Los individuos no se percataron de que Emilio estaba husmeándolos. Hincaron las rodillas en el suelo y juntaron las manos para rezar. Después comenzaron a balancearse como un columpio hacia atrás y hacia adelante. El primer rayo de Sol de la mañana estaba a punto de aparecer. El ambiente fresco no era capaz de enfriar los ánimos, para seguir husmeando, con los que contaba Emilio. Siguió acercándose para averiguar qué estaban tramando. El sonido de un claxon arrebató la concentración de uno de los individuos que se quedó mirando hacia la carretera y luego desvió la atención hacia Emilio. Este quedó estático. El individuo hizo como si no lo hubiera visto y siguió con el ritual junto a los demás. Emilio siguió acercándose discretamente, pero a buen paso, hasta ellos.
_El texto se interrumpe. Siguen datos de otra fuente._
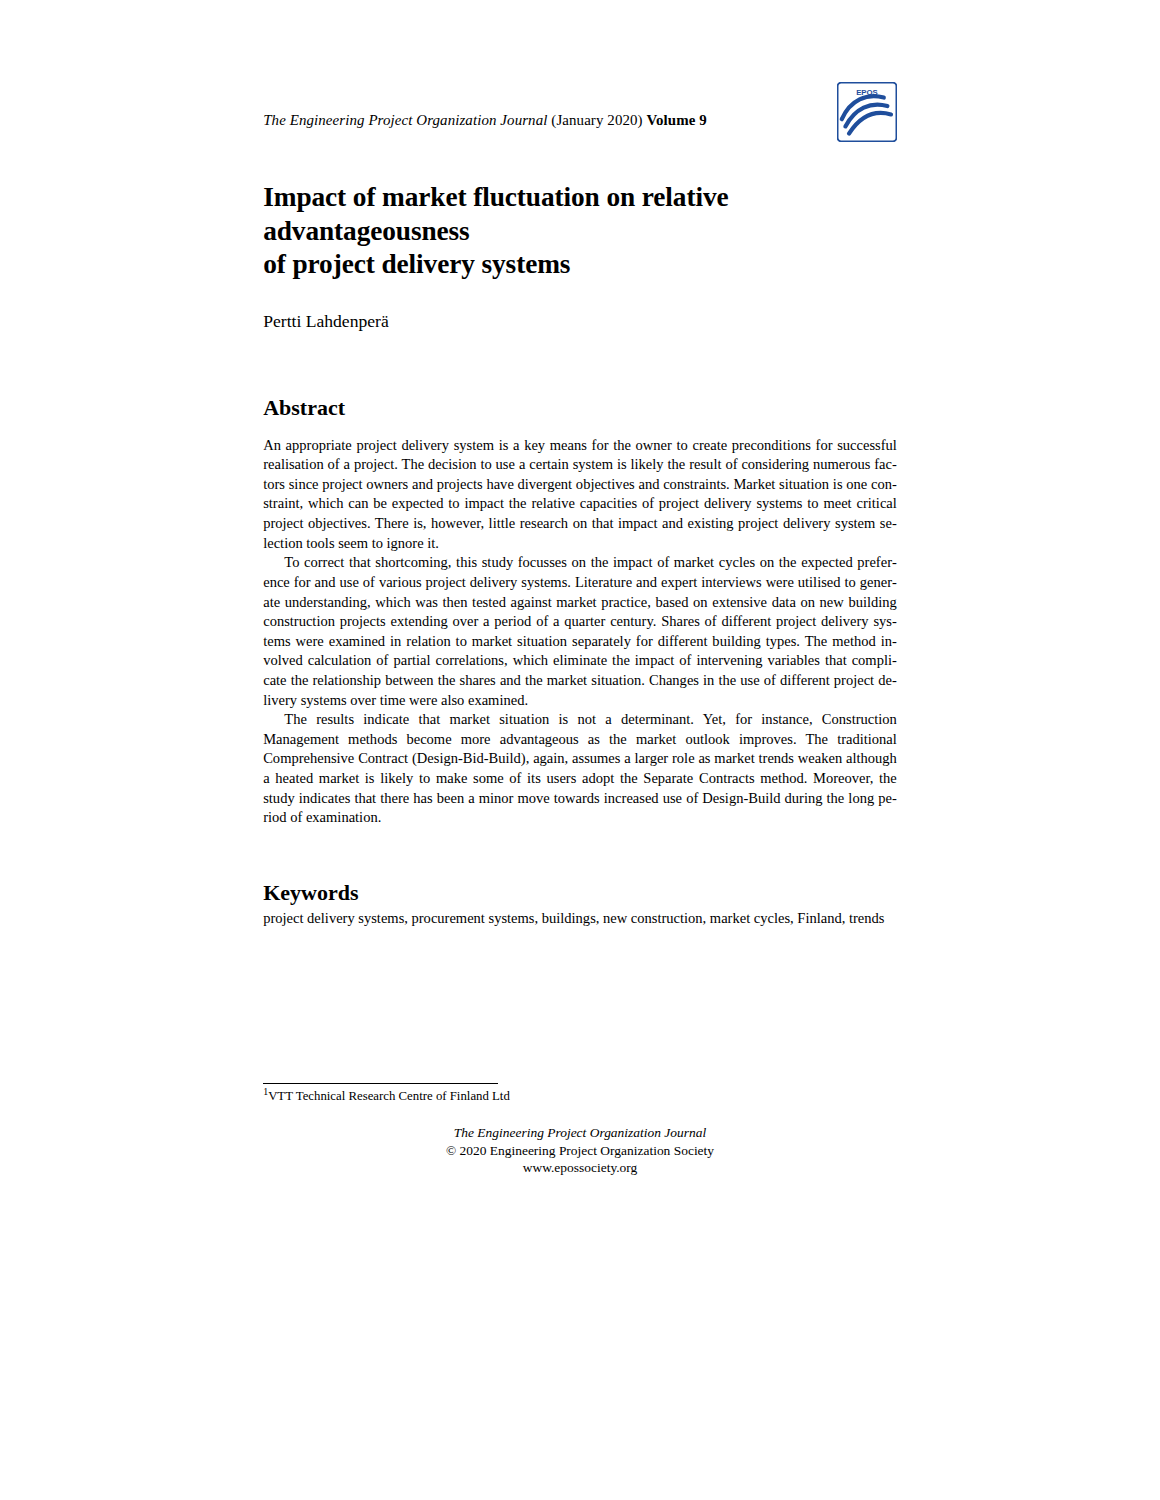The Engineering Project Organization Journal (January 2020) Volume 9
EPOS
Impact of market fluctuation on relative advantageousness
of project delivery systems
Pertti Lahdenperä
Abstract
An appropriate project delivery system is a key means for the owner to create preconditions for successful realisation of a project. The decision to use a certain system is likely the result of considering numerous factors since project owners and projects have divergent objectives and constraints. Market situation is one constraint, which can be expected to impact the relative capacities of project delivery systems to meet critical project objectives. There is, however, little research on that impact and existing project delivery system selection tools seem to ignore it.
To correct that shortcoming, this study focusses on the impact of market cycles on the expected preference for and use of various project delivery systems. Literature and expert interviews were utilised to generate understanding, which was then tested against market practice, based on extensive data on new building construction projects extending over a period of a quarter century. Shares of different project delivery systems were examined in relation to market situation separately for different building types. The method involved calculation of partial correlations, which eliminate the impact of intervening variables that complicate the relationship between the shares and the market situation. Changes in the use of different project delivery systems over time were also examined.
The results indicate that market situation is not a determinant. Yet, for instance, Construction Management methods become more advantageous as the market outlook improves. The traditional Comprehensive Contract (Design-Bid-Build), again, assumes a larger role as market trends weaken although a heated market is likely to make some of its users adopt the Separate Contracts method. Moreover, the study indicates that there has been a minor move towards increased use of Design-Build during the long period of examination.
Keywords
project delivery systems, procurement systems, buildings, new construction, market cycles, Finland, trends
1VTT Technical Research Centre of Finland Ltd
The Engineering Project Organization Journal
© 2020 Engineering Project Organization Society
www.epossociety.org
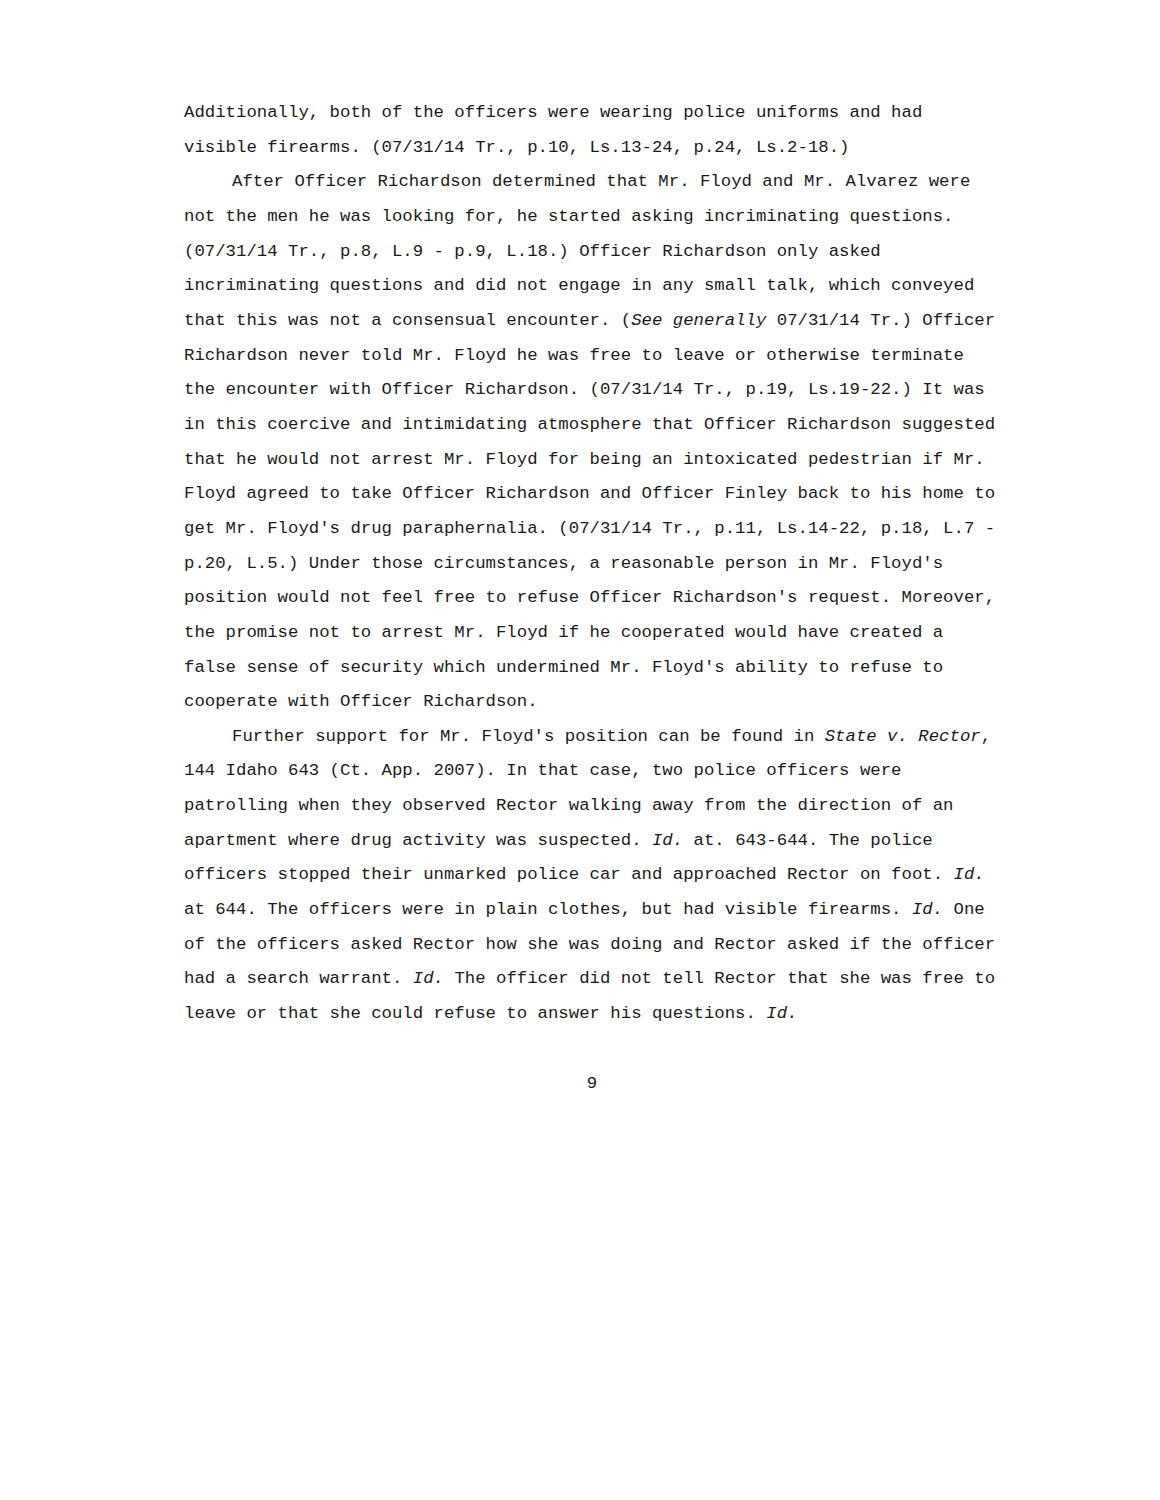Additionally, both of the officers were wearing police uniforms and had visible firearms. (07/31/14 Tr., p.10, Ls.13-24, p.24, Ls.2-18.)
After Officer Richardson determined that Mr. Floyd and Mr. Alvarez were not the men he was looking for, he started asking incriminating questions. (07/31/14 Tr., p.8, L.9 - p.9, L.18.) Officer Richardson only asked incriminating questions and did not engage in any small talk, which conveyed that this was not a consensual encounter. (See generally 07/31/14 Tr.) Officer Richardson never told Mr. Floyd he was free to leave or otherwise terminate the encounter with Officer Richardson. (07/31/14 Tr., p.19, Ls.19-22.) It was in this coercive and intimidating atmosphere that Officer Richardson suggested that he would not arrest Mr. Floyd for being an intoxicated pedestrian if Mr. Floyd agreed to take Officer Richardson and Officer Finley back to his home to get Mr. Floyd's drug paraphernalia. (07/31/14 Tr., p.11, Ls.14-22, p.18, L.7 -p.20, L.5.) Under those circumstances, a reasonable person in Mr. Floyd's position would not feel free to refuse Officer Richardson's request. Moreover, the promise not to arrest Mr. Floyd if he cooperated would have created a false sense of security which undermined Mr. Floyd's ability to refuse to cooperate with Officer Richardson.
Further support for Mr. Floyd's position can be found in State v. Rector, 144 Idaho 643 (Ct. App. 2007). In that case, two police officers were patrolling when they observed Rector walking away from the direction of an apartment where drug activity was suspected. Id. at. 643-644. The police officers stopped their unmarked police car and approached Rector on foot. Id. at 644. The officers were in plain clothes, but had visible firearms. Id. One of the officers asked Rector how she was doing and Rector asked if the officer had a search warrant. Id. The officer did not tell Rector that she was free to leave or that she could refuse to answer his questions. Id.
9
El primer rayo de Sol no tardó en aparecer por el horizonte. Cayó sobre el bolso de la anciana como un relámpago sobre un árbol. El bolso rápidamente se ensanchó hasta transmutarse en una puerta de dos metros de alto por metro y medio de ancho. Era negra, con líneas rectas en relieve hacia el centro del portón y un pomo con forma de Sol. El calor del primer rayo de Sol comenzó a ser literalmente abrasador, haciendo estragos en las hojas de un árbol que había a pocos metros de donde se situada la puerta. Emilio se acaloró como si el termómetro hubiera subido inexplicablemente de veinte a cincuenta grados centígrados. Los individuos, aunque protegidos con toda la ropa que llevaban encima, también se dieron cuenta de ello cuando vieron arder unos papeles dentro de una papelera que había a exiguos tres metros de ellos. La puerta negra se entreabrió gradualmente recibiendo la única mirada de Emilio que yacía incrédulo por lo acontecido.
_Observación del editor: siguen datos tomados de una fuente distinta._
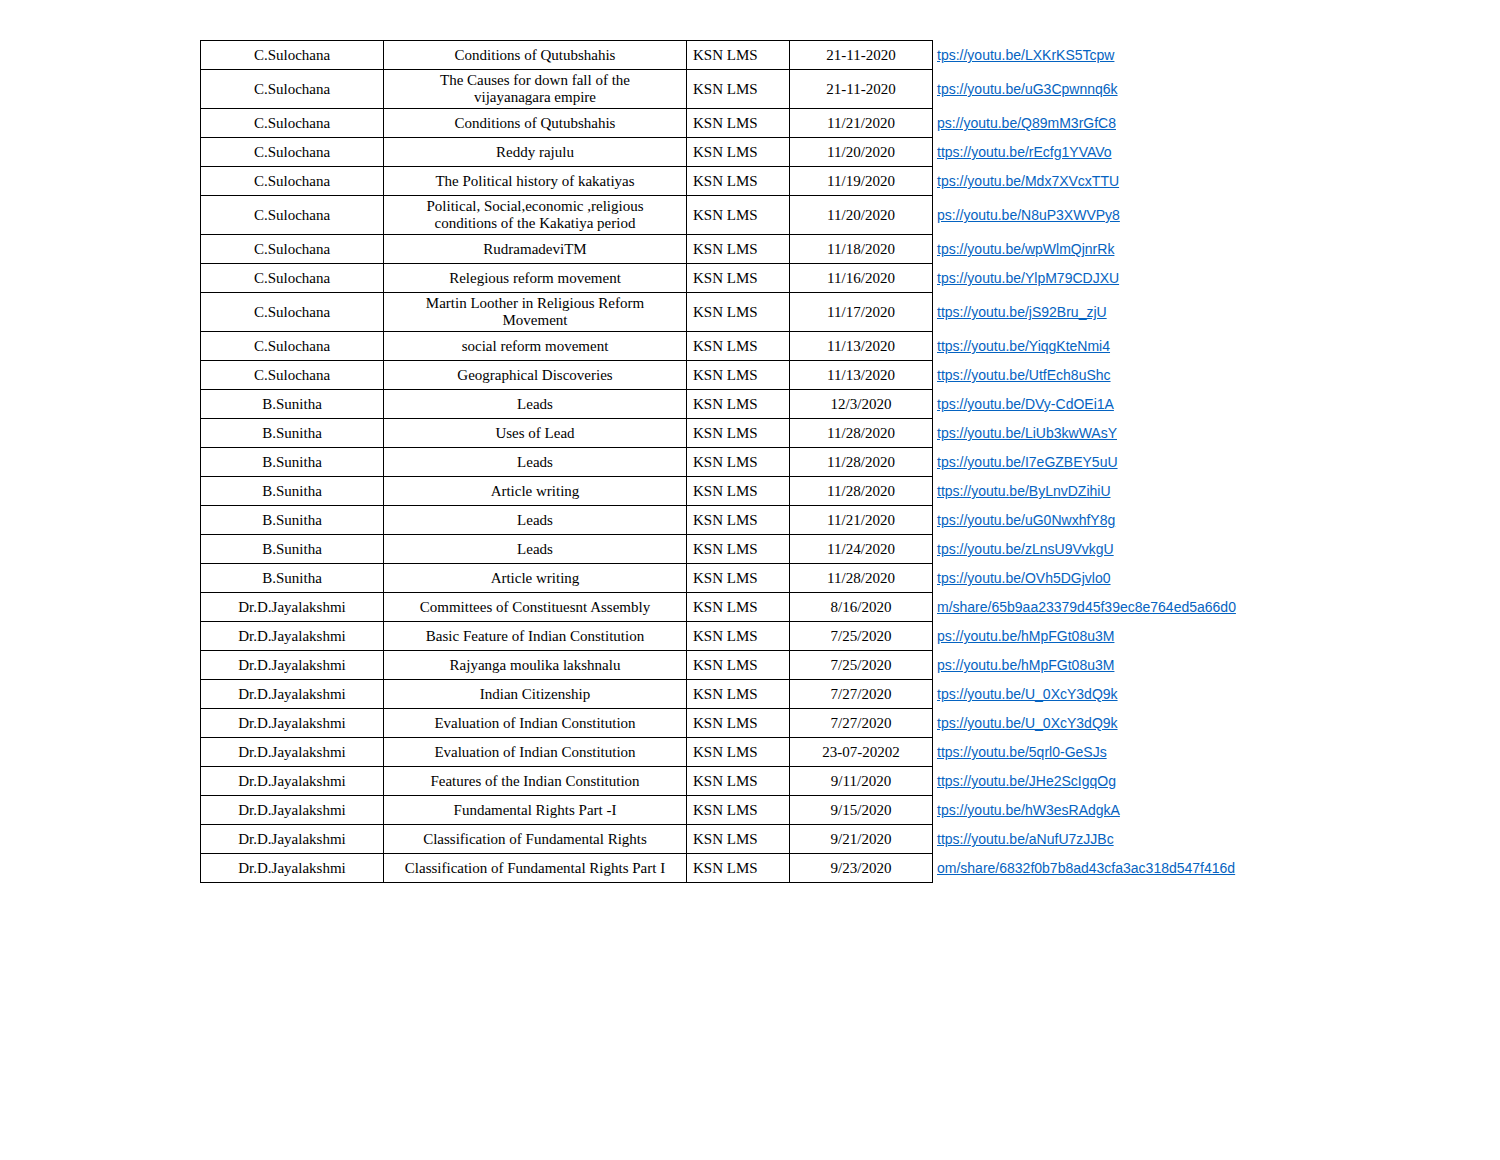| C.Sulochana | Conditions of Qutubshahis | KSN LMS | 21-11-2020 | tps://youtu.be/LXKrKS5Tcpw |
| C.Sulochana | The Causes for down fall of the vijayanagara empire | KSN LMS | 21-11-2020 | tps://youtu.be/uG3Cpwnnq6k |
| C.Sulochana | Conditions of Qutubshahis | KSN LMS | 11/21/2020 | ps://youtu.be/Q89mM3rGfC8 |
| C.Sulochana | Reddy rajulu | KSN LMS | 11/20/2020 | ttps://youtu.be/rEcfg1YVAVo |
| C.Sulochana | The Political history of kakatiyas | KSN LMS | 11/19/2020 | tps://youtu.be/Mdx7XVcxTTU |
| C.Sulochana | Political, Social,economic ,religious conditions of the Kakatiya period | KSN LMS | 11/20/2020 | ps://youtu.be/N8uP3XWVPy8 |
| C.Sulochana | RudramadeviTM | KSN LMS | 11/18/2020 | tps://youtu.be/wpWlmQjnrRk |
| C.Sulochana | Relegious reform movement | KSN LMS | 11/16/2020 | tps://youtu.be/YlpM79CDJXU |
| C.Sulochana | Martin Loother in Religious Reform Movement | KSN LMS | 11/17/2020 | ttps://youtu.be/jS92Bru_zjU |
| C.Sulochana | social reform movement | KSN LMS | 11/13/2020 | ttps://youtu.be/YiqgKteNmi4 |
| C.Sulochana | Geographical Discoveries | KSN LMS | 11/13/2020 | ttps://youtu.be/UtfEch8uShc |
| B.Sunitha | Leads | KSN LMS | 12/3/2020 | tps://youtu.be/DVy-CdOEi1A |
| B.Sunitha | Uses of Lead | KSN LMS | 11/28/2020 | tps://youtu.be/LiUb3kwWAsY |
| B.Sunitha | Leads | KSN LMS | 11/28/2020 | tps://youtu.be/I7eGZBEY5uU |
| B.Sunitha | Article writing | KSN LMS | 11/28/2020 | ttps://youtu.be/ByLnvDZihiU |
| B.Sunitha | Leads | KSN LMS | 11/21/2020 | tps://youtu.be/uG0NwxhfY8g |
| B.Sunitha | Leads | KSN LMS | 11/24/2020 | tps://youtu.be/zLnsU9VvkgU |
| B.Sunitha | Article writing | KSN LMS | 11/28/2020 | tps://youtu.be/OVh5DGjvlo0 |
| Dr.D.Jayalakshmi | Committees of Constituesnt Assembly | KSN LMS | 8/16/2020 | m/share/65b9aa23379d45f39ec8e764ed5a66d0 |
| Dr.D.Jayalakshmi | Basic Feature of Indian Constitution | KSN LMS | 7/25/2020 | ps://youtu.be/hMpFGt08u3M |
| Dr.D.Jayalakshmi | Rajyanga moulika lakshnalu | KSN LMS | 7/25/2020 | ps://youtu.be/hMpFGt08u3M |
| Dr.D.Jayalakshmi | Indian Citizenship | KSN LMS | 7/27/2020 | tps://youtu.be/U_0XcY3dQ9k |
| Dr.D.Jayalakshmi | Evaluation of Indian Constitution | KSN LMS | 7/27/2020 | tps://youtu.be/U_0XcY3dQ9k |
| Dr.D.Jayalakshmi | Evaluation of Indian Constitution | KSN LMS | 23-07-20202 | ttps://youtu.be/5qrl0-GeSJs |
| Dr.D.Jayalakshmi | Features of the Indian Constitution | KSN LMS | 9/11/2020 | ttps://youtu.be/JHe2ScIgqOg |
| Dr.D.Jayalakshmi | Fundamental Rights Part -I | KSN LMS | 9/15/2020 | tps://youtu.be/hW3esRAdgkA |
| Dr.D.Jayalakshmi | Classification of Fundamental Rights | KSN LMS | 9/21/2020 | ttps://youtu.be/aNufU7zJJBc |
| Dr.D.Jayalakshmi | Classification of Fundamental Rights Part I | KSN LMS | 9/23/2020 | om/share/6832f0b7b8ad43cfa3ac318d547f416d |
El Sol siguió azotando ardientemente. Los cuatro individuos se levantaron sin cesar sus rezos. La puerta seguía abriéndose a ritmo lento. El calor comenzaba a ser hostigador hasta tal punto de sobrecalentar uno de los brazos de Emilio, que seguía paralizado frente a increíbles hechos que estaban sucediendo. Al notar el intenso calor, salió de su letargo y corrió para cubrirse del Sol tras un puesto de golosinas metalizado. Los individuos, aún sabiendo que si la puerta tardaba mucho en abrirse y la temperatura seguía subiendo se achicharrarían, siguieron de pie, con las palmas de las manos juntas y concentrados en sus oraciones.
Emilio pudo observar desde su cobijo y contarlo posteriormente a sus amigos, cómo la puerta se abrió completamente y de ella aparecieron miles de rayos solares superiores a los doscientos grados centígrados de temperatura que pronto acabaron con todo lo que se encontraba alrededor en un perímetro de ocho metros. Árboles quemados, papeleras y bancos achicharrados y los cuatro individuos incinerados. A la misma vez un sonido gutural emitió unas palabras: “Veditze morianen soete blaus” (Venid, morid, siete días). Después, la calle se inundó de un silencio sepulcral. El bolso desapareció y de la puerta no quedó ni la cerradura. Emilio no entendió nada, ni nadie lo creyó después.
Han pasado unos años y aún se está buscando explicación para lo sucedido aquel día, y para el desvanecimiento de la anciana. En otro mundo, todavía se está esperando a quién pueda y deba gobernarlos.